◆ WHAT YOU WILL DO ◆
Lay out the text read from every record as a JSON list of strings, one string per line, leaving out blank lines. Leave the pictures out of the answer.

◆ EXTRACTED DATA ◆
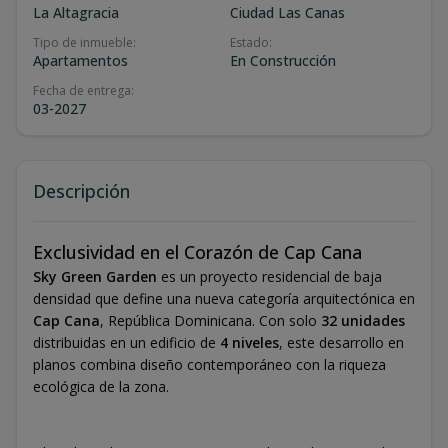
La Altagracia
Ciudad Las Canas
Tipo de inmueble
:
Estado
:
Apartamentos
En Construcción
Fecha de entrega
:
03-2027
Descripción
Exclusividad en el Corazón de Cap Cana
Sky Green Garden
es un proyecto residencial de baja
densidad que define una nueva categoría arquitectónica en
Cap Cana
, República Dominicana. Con solo
32 unidades
distribuidas en un edificio de
4 niveles
, este desarrollo en
planos combina diseño contemporáneo con la riqueza
ecológica de la zona.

◆ WRITTEN SOLUTION ◆
[
  "La Altagracia",
  "Ciudad Las Canas",
  "Tipo de inmueble",
  ":",
  "Estado",
  ":",
  "Apartamentos",
  "En Construcción",
  "Fecha de entrega",
  ":",
  "03-2027",
  "Descripción",
  "Exclusividad en el Corazón de Cap Cana",
  "Sky Green Garden",
  "es un proyecto residencial de baja",
  "densidad que define una nueva categoría arquitectónica en",
  "Cap Cana",
  ", República Dominicana. Con solo",
  "32 unidades",
  "distribuidas en un edificio de",
  "4 niveles",
  ", este desarrollo en",
  "planos combina diseño contemporáneo con la riqueza",
  "ecológica de la zona."
]